LLM proxy
The LLM proxy (LiteLLM) provides a centralized gateway to language model providers. It abstracts vendor-specific APIs behind an OpenAI-compatible interface, allowing the platform to work with multiple AI providers without changing code.
Configuration
Models are configured in the LiteLLM configuration file. Each model entry specifies the provider, API endpoint, authentication, and capabilities.
Example model configuration:
model_list:
# Cloud model (Swiss LLM Cloud)
- model_name: text-generation/gemma-4-31B-it
litellm_params:
model: openai/google/gemma-4-31B-it
api_base: os.environ/SWISS_LLM_CLOUD_API_BASE_URL
api_key: os.environ/SWISS_LLM_CLOUD_API_KEY
drop_params: true
model_info:
mode: chat
supports_function_calling: true
input_cost_per_token: 0.0000002
output_cost_per_token: 0.0000008
# Local GPU model (vLLM)
- model_name: text-generation/Qwen3-VL-30B-A3B-Instruct-FP8
litellm_params:
model: openai/qwen3-vl-30b
api_base: http://vllm:8000/v1
api_key: os.environ/LOCAL_LLM_TOKEN
drop_params: true
model_info:
mode: chat
supports_function_calling: true
supports_vision: true
input_cost_per_token: 0
output_cost_per_token: 0The model_name identifies the model in agent configurations using the real canonical model name. The litellm_params section contains provider-specific connection details. The model_info section specifies capabilities and per-token pricing for cost tracking through Langfuse.
Core functions
Unified interface: LiteLLM provides an OpenAI-compatible API that works with Swiss LLM Cloud, locally hosted vLLM models, and other providers. Platform code uses the same interface regardless of which model handles the request.

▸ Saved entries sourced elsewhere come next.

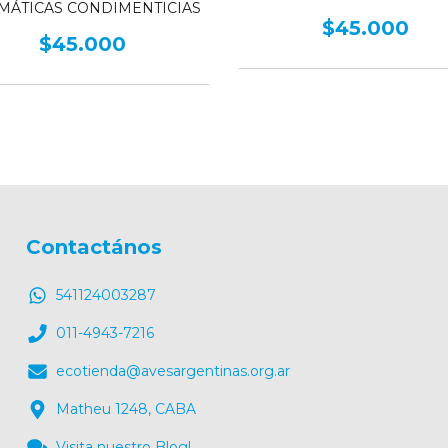
MÁTICAS CONDIMENTICIAS
$45.000
$45.000
Contactános
541124003287
011-4943-7216
ecotienda@avesargentinas.org.ar
Matheu 1248, CABA
Visita nuestro Blog!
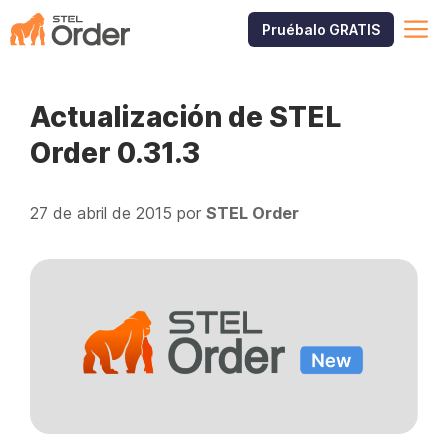
Saltar
M
Pruébalo GRATIS
al
contenido
Actualización de STEL
Order 0.31.3
27 de abril de 2015
por
STEL Order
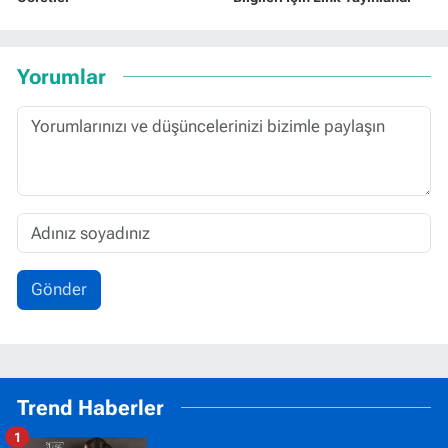
Yorumlar
Gönder
Trend Haberler
1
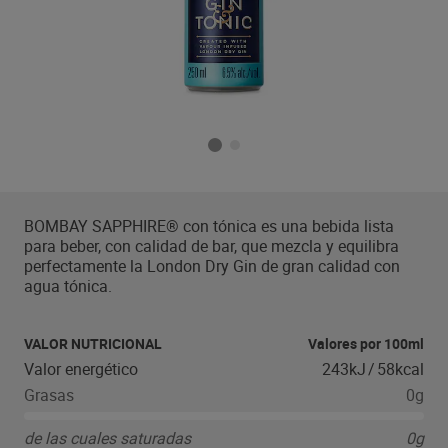
BOMBAY SAPPHIRE® con tónica es una bebida lista
para beber, con calidad de bar, que mezcla y equilibra
perfectamente la London Dry Gin de gran calidad con
agua tónica.
VALOR NUTRICIONAL
Valores por 100ml
Valor energético
243kJ
/
58kcal
Grasas
0g
de las cuales saturadas
0g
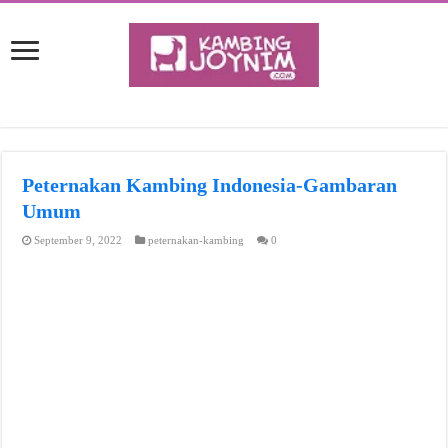
Peternakan Kambing Indonesia-Gambaran
Umum
September 9, 2022
peternakan-kambing
0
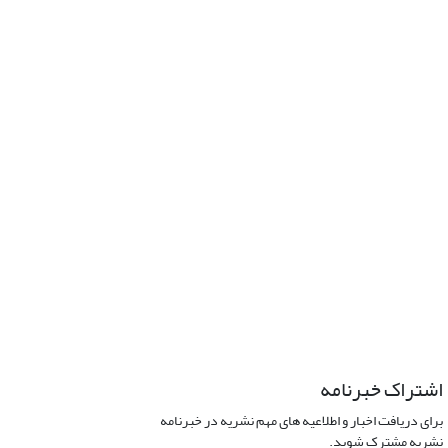
اشتراک خبرنامه
برای دریافت اخبار و اطلاعیه های مهم نشریه در خبرنامه
نشریه مشترک شوید.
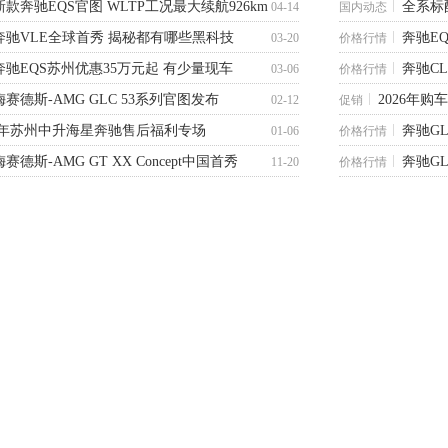
新款奔驰EQS官图 WLTP工况最大续航926km
全系标
04-14
国内动态
奔驰VLE全球首秀 揭秘都有哪些黑科技
奔驰EQ
03-20
价格行情
奔驰EQS苏州优惠35万元起 有少量现车
奔驰C
03-06
价格行情
梅赛德斯-AMG GLC 53系列官图发布
2026年购
02-12
促销
26年苏州中升海星奔驰售后福利专场
奔驰G
01-06
价格行情
梅赛德斯-AMG GT XX Concept中国首秀
奔驰G
11-20
价格行情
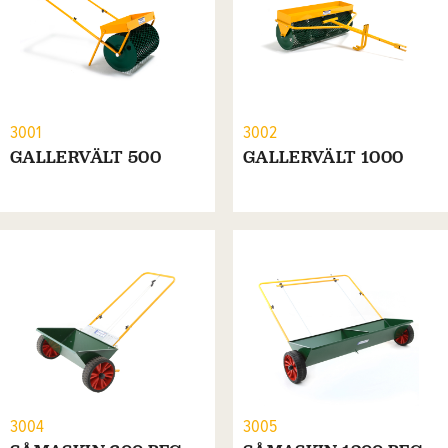
3001
3002
GALLERVÄLT 500
GALLERVÄLT 1000
3004
3005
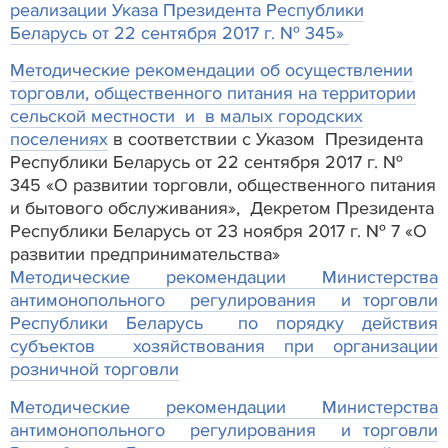
реализации Указа Президента Республики
Беларусь от 22 сентября 2017 г. № 345»
Методические рекомендации об осуществлении
торговли, общественного питания на территории
сельской местности и в малых городских
поселениях
в соответствии с Указом Президента
Республики Беларусь от 22 сентября 2017 г. №
345 «О развитии торговли, общественного питания
и бытового обслуживания», Декретом Президента
Республики Беларусь от 23 ноября 2017 г. № 7 «О
развитии предпринимательства»
Методические рекомендации Министерства
антимонопольного регулирования и торговли
Республики Беларусь по порядку действия
субъектов хозяйствования при организации
розничной торговли
Методические рекомендации Министерства
антимонопольного регулирования и торговли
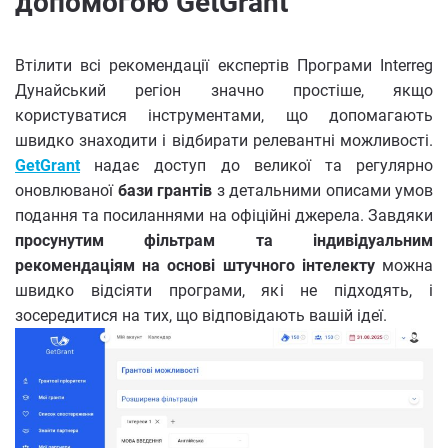
допомогою GetGrant
Втілити всі рекомендації експертів Програми Interreg
Дунайський регіон значно простіше, якщо
користуватися інструментами, що допомагають
швидко знаходити і відбирати релевантні можливості.
GetGrant
надає доступ до великої та регулярно
оновлюваної
бази грантів
з детальними описами умов
подання та посиланнями на офіційні джерела. Завдяки
просунутим фільтрам та індивідуальним
рекомендаціям
на основі штучного інтелекту
можна
швидко відсіяти програми, які не підходять, і
зосередитися на тих, що відповідають вашій ідеї.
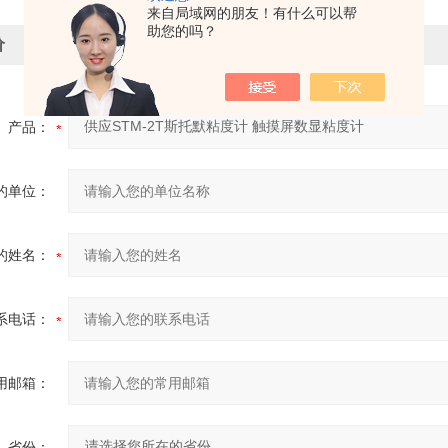
来自局域网的朋友！有什么可以帮
助您的吗？
价
产品：
的单位：
的姓名：
系电话：
用邮箱：
省份：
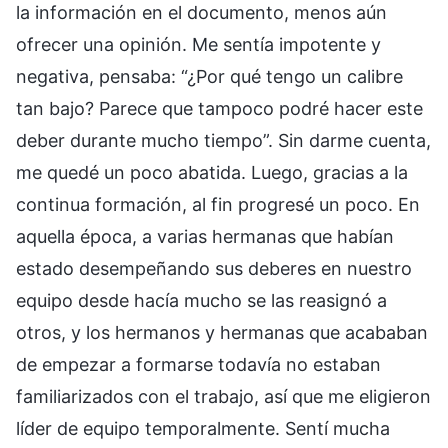
la información en el documento, menos aún
ofrecer una opinión. Me sentía impotente y
negativa, pensaba: “¿Por qué tengo un calibre
tan bajo? Parece que tampoco podré hacer este
deber durante mucho tiempo”. Sin darme cuenta,
me quedé un poco abatida. Luego, gracias a la
continua formación, al fin progresé un poco. En
aquella época, a varias hermanas que habían
estado desempeñando sus deberes en nuestro
equipo desde hacía mucho se las reasignó a
otros, y los hermanos y hermanas que acababan
de empezar a formarse todavía no estaban
familiarizados con el trabajo, así que me eligieron
líder de equipo temporalmente. Sentí mucha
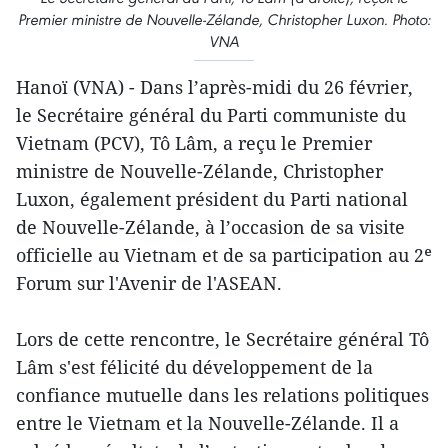
Premier ministre de Nouvelle-Zélande, Christopher Luxon. Photo:
VNA
Hanoï (VNA) - Dans l’après-midi du 26 février,
le Secrétaire général du Parti communiste du
Vietnam (PCV), Tô Lâm, a reçu le Premier
ministre de Nouvelle-Zélande, Christopher
Luxon, également président du Parti national
de Nouvelle-Zélande, à l’occasion de sa visite
officielle au Vietnam et de sa participation au 2ᵉ
Forum sur l'Avenir de l'ASEAN.
Lors de cette rencontre, le Secrétaire général Tô
Lâm s'est félicité du développement de la
confiance mutuelle dans les relations politiques
entre le Vietnam et la Nouvelle-Zélande. Il a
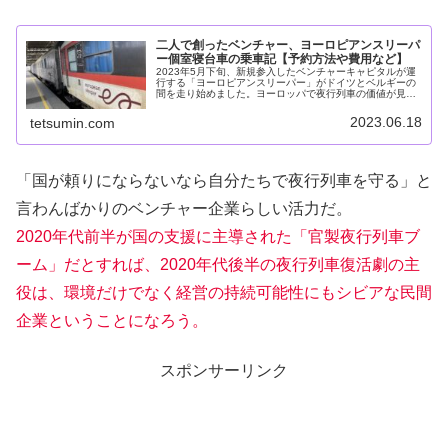
二人で創ったベンチャー、ヨーロピアンスリーパ
ー個室寝台車の乗車記【予約方法や費用など】
2023年5月下旬、新規参入したベンチャーキャピタルが運
行する「ヨーロピアンスリーパー」がドイツとベルギーの
間を走り始めました。ヨーロッパで夜行列車の価値が見直
されつつある社会情勢のもと、旅客営業を実現するまでに
彼らの歩んだストーリーは多く…
2023.06.18
tetsumin.com
「国が頼りにならないなら自分たちで夜行列車を守る」と
言わんばかりのベンチャー企業らしい活力だ。
2020年代前半が国の支援に主導された「官製夜行列車ブ
ーム」だとすれば、2020年代後半の夜行列車復活劇の主
役は、環境だけでなく経営の持続可能性にもシビアな民間
企業ということになろう。
スポンサーリンク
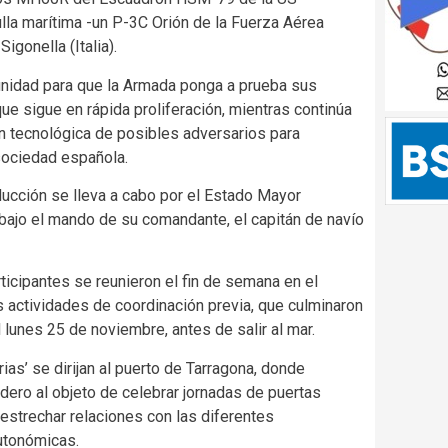
lla marítima -un P-3C Orión de la Fuerza Aérea
gonella (Italia).
unidad para que la Armada ponga a prueba sus
ue sigue en rápida proliferación, mientras continúa
n tecnológica de posibles adversarios para
 sociedad española.
ducción se lleva a cabo por el Estado Mayor
 bajo el mando de su comandante, el capitán de navío
ticipantes se reunieron el fin de semana en el
s actividades de coordinación previa, que culminaron
 lunes 25 de noviembre, antes de salir al mar.
rias’ se dirijan al puerto de Tarragona, donde
idero al objeto de celebrar jornadas de puertas
 estrechar relaciones con las diferentes
autonómicas.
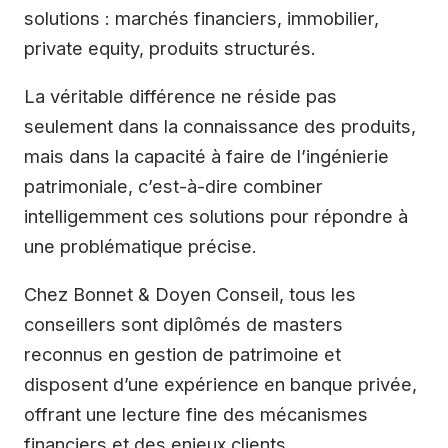
solutions : marchés financiers, immobilier,
private equity, produits structurés.
La véritable différence ne réside pas
seulement dans la connaissance des produits,
mais dans la capacité à faire de l’ingénierie
patrimoniale, c’est-à-dire combiner
intelligemment ces solutions pour répondre à
une problématique précise.
Chez Bonnet & Doyen Conseil, tous les
conseillers sont diplômés de masters
reconnus en gestion de patrimoine et
disposent d’une expérience en banque privée,
offrant une lecture fine des mécanismes
financiers et des enjeux clients.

Request routing: The proxy routes requests based on configured strategy. Current configuration uses "usage-based-routing-v2" which distributes load across available models.
Cost tracking: Usage tracking captures token consumption per request. Cost per token is configured for each model, allowing the platform to calculate and display costs per conversation. See Cost control for details on cost tracking and optimization.
PII protection: Presidio integration (when enabled) scans requests for personally identifiable information before sending them to external providers. See Data Anonymization for details.
Retry policies: The configuration specifies retry counts for timeout errors, rate limit errors, and internal server errors.